Background
Pediatric oncology patients are at increased risk for invasive bacterial infection due to immunosuppression. The risk of such infection in the absence of severe neutropenia (absolute neutrophil count (ANC) ≥500/μl) is not well established and a validated prediction model for blood stream infection (BSI) risk offers clinical utility.
Methods
A six-site retrospective external validation was conducted using a previously published risk prediction model for BSI in febrile pediatric oncology patients without severe neutropenia, the Esbenshade/Vanderbilt (EsVan) model. A reduced model (EsVan2) excluding two less clinically reliable variables was also created using the initial EsVan model derivative cohort, and validated using all five external validation cohorts. One dataset was only used in sensitivity analyses due to missing some variables.
Results
From the five primary data sets, there were a total of 1197 febrile episodes and 76 episodes of bacteremia. The overall C-statistic for predicting bacteremia was 0.695 with a 0.50 calibration slope for the original model and 1.0 calibration slope when recalibration was applied to the model.

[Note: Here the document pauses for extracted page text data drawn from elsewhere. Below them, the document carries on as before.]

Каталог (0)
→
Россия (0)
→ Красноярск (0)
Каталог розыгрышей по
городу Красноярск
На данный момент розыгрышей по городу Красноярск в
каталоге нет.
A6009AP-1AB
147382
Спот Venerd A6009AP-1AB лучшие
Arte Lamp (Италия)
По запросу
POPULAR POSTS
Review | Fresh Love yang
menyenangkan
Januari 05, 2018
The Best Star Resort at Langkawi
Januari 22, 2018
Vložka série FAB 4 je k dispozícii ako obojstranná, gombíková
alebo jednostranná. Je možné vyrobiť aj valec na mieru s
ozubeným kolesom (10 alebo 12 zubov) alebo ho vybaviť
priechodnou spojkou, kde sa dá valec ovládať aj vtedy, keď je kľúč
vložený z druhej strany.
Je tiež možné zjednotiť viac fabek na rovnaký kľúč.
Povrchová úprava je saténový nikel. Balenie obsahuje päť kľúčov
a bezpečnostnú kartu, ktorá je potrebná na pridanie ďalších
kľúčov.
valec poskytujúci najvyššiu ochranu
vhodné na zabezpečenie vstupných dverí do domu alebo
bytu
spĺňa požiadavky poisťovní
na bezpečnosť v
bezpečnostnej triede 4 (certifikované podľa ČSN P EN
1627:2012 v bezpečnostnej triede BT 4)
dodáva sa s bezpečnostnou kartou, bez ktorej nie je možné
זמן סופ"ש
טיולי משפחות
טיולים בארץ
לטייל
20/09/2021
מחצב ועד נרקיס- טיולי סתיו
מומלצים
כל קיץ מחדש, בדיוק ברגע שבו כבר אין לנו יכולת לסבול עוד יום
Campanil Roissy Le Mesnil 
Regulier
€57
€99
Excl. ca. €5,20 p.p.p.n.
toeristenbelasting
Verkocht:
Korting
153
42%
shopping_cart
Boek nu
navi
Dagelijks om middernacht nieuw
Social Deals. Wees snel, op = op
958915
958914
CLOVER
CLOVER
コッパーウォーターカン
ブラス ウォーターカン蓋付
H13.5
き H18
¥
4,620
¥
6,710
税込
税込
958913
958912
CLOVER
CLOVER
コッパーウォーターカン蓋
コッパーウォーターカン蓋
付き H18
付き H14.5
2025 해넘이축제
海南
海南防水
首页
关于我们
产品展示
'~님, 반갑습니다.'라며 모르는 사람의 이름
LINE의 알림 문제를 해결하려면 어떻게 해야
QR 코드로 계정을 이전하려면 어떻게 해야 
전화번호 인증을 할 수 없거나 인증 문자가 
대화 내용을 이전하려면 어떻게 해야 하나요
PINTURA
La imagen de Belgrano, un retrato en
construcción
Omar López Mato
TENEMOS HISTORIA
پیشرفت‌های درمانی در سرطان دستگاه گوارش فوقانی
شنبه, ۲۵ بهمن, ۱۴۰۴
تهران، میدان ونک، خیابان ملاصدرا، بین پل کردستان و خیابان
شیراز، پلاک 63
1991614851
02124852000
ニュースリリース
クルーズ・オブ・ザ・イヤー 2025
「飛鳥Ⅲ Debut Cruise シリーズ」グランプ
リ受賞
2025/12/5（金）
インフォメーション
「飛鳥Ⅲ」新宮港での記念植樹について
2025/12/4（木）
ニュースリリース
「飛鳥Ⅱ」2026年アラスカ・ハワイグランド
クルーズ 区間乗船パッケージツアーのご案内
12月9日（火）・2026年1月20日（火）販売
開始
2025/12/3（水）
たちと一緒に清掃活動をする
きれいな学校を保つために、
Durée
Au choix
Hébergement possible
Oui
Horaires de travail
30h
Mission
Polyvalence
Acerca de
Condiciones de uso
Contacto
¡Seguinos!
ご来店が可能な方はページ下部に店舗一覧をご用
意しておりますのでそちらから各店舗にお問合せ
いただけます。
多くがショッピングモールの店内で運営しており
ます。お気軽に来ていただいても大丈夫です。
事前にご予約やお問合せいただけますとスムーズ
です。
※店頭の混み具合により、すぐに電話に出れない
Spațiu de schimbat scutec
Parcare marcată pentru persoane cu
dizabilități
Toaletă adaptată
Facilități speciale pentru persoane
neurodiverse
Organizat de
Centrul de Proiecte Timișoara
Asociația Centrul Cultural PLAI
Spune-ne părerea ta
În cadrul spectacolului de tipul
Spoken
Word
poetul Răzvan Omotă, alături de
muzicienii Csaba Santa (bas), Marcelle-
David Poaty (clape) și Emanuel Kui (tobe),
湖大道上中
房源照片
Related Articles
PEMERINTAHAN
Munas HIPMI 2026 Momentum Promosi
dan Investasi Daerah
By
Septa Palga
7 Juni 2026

The model performed better in predicting high-risk bacteremia (Gram negative or Staphylococcus aureus infection) versus BSI alone with a C-statistic of 0.801 and a calibration slope of 0.65. The EsVan2 model outperformed the EsVan model across datasets with a C-statistic 0.733 for predicting BSI and 0.841 for high-risk BSI.
Conclusions
This external validation shows that the EsVan and EsVan2 models are able to predict BSI across multiple performance sites and could assist in decision making in clinical practice once validated and implemented prospectively.